[Collected data]

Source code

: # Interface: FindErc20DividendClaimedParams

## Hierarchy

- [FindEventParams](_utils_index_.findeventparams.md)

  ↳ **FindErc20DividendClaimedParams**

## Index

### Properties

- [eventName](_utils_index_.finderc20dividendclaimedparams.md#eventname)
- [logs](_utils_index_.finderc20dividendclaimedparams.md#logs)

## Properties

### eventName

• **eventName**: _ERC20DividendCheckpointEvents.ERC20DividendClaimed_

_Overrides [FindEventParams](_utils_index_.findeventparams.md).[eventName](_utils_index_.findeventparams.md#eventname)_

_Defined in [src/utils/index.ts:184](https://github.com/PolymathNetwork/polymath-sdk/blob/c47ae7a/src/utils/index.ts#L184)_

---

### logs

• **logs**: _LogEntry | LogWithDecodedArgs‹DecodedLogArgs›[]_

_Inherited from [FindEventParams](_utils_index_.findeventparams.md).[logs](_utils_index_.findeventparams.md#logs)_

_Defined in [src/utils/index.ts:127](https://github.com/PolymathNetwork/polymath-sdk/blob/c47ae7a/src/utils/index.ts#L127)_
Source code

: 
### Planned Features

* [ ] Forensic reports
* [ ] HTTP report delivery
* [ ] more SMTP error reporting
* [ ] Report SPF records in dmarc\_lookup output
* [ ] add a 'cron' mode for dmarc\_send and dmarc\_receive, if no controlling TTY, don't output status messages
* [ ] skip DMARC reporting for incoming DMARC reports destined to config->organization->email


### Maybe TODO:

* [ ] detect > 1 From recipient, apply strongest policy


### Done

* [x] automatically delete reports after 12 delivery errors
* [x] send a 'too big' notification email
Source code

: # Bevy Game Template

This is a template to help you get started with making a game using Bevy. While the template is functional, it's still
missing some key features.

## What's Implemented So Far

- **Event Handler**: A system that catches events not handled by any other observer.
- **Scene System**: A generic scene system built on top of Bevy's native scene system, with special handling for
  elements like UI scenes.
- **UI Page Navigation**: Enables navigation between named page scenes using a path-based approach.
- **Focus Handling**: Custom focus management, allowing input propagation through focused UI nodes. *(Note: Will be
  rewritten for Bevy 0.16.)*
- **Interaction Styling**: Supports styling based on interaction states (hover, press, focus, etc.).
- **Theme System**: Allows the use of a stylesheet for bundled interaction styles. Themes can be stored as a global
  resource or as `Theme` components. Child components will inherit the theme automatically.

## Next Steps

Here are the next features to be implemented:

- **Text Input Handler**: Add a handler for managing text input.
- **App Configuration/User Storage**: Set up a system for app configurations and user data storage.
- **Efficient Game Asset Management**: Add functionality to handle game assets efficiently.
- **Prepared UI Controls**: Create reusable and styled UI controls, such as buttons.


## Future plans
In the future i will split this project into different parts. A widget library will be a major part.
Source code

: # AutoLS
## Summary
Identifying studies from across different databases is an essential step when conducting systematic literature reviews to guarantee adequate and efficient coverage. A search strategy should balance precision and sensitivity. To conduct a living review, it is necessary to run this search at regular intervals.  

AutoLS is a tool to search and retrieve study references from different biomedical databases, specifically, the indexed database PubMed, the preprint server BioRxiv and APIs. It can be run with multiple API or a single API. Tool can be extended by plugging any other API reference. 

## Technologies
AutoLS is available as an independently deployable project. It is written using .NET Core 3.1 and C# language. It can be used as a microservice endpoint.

--

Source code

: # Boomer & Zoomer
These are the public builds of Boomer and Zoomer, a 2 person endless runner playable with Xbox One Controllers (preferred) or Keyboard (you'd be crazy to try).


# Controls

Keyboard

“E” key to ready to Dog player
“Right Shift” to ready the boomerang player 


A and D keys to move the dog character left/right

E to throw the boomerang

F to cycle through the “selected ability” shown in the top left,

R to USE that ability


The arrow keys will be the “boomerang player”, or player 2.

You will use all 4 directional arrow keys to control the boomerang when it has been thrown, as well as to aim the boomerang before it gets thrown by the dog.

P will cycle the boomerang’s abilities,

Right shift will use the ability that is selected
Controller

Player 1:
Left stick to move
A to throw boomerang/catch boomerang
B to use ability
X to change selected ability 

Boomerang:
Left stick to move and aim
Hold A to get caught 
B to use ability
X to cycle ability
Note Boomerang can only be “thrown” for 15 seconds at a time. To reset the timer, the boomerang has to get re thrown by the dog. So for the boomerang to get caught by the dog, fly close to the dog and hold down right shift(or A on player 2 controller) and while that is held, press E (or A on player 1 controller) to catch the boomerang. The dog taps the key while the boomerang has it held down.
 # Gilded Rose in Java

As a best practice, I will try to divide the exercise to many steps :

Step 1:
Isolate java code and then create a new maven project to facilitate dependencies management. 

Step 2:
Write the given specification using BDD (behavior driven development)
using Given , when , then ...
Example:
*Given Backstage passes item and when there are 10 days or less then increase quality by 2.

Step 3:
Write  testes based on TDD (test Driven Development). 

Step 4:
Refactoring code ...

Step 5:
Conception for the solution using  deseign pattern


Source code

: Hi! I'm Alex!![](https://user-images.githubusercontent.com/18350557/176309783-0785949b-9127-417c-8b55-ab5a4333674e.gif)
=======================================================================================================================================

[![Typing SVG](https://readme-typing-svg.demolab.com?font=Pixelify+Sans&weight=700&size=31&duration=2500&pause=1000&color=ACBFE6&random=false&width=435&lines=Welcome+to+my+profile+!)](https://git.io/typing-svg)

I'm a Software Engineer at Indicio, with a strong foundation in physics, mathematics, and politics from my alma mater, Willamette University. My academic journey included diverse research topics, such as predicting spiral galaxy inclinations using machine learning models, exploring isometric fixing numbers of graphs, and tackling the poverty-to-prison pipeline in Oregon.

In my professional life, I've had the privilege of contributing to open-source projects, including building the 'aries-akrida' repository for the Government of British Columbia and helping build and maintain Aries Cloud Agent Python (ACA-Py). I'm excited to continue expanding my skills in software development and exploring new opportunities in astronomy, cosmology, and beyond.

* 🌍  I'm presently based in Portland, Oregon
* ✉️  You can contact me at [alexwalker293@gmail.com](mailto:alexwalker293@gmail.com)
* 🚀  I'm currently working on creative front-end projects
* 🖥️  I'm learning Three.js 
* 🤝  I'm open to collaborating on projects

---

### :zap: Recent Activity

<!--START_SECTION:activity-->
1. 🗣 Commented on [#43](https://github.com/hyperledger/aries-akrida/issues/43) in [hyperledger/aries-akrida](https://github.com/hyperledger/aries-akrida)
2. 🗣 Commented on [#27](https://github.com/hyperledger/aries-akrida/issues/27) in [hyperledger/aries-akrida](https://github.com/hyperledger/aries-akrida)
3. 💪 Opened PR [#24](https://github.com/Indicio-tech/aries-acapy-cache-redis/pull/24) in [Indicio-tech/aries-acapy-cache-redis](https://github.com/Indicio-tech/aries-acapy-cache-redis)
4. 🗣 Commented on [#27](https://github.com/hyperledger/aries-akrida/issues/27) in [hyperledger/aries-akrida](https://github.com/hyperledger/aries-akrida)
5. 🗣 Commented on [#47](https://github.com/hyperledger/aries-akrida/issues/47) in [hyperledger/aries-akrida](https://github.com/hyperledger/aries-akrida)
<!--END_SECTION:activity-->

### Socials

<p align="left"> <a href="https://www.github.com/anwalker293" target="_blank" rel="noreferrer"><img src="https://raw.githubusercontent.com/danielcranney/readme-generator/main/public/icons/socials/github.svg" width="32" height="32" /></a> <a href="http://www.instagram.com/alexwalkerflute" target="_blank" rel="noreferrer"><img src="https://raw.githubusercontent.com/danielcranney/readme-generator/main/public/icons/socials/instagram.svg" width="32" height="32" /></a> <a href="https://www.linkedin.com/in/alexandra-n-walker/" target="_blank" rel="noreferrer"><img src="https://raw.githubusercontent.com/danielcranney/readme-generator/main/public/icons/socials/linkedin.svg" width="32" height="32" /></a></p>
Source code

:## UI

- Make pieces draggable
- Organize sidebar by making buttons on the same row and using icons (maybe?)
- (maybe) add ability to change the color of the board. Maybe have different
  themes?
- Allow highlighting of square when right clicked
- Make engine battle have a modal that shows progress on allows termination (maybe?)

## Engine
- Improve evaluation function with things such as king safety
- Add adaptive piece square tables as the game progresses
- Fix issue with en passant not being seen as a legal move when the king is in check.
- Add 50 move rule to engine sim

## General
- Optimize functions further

#### [WHAT THE TASK REQUIRES]
Which lines in the entries above contain the word "projects"? Select each one and copy it out.

#### [ANSWER TO THIS EXERCISE]
In my professional life, I've had the privilege of contributing to open-source projects, including building the 'aries-akrida' repository for the Government of British Columbia and helping build and maintain Aries Cloud Agent Python (ACA-Py). I'm excited to continue expanding my skills in software development and exploring new opportunities in astronomy, cosmology, and beyond.
* 🚀  I'm currently working on creative front-end projects
* 🤝  I'm open to collaborating on projects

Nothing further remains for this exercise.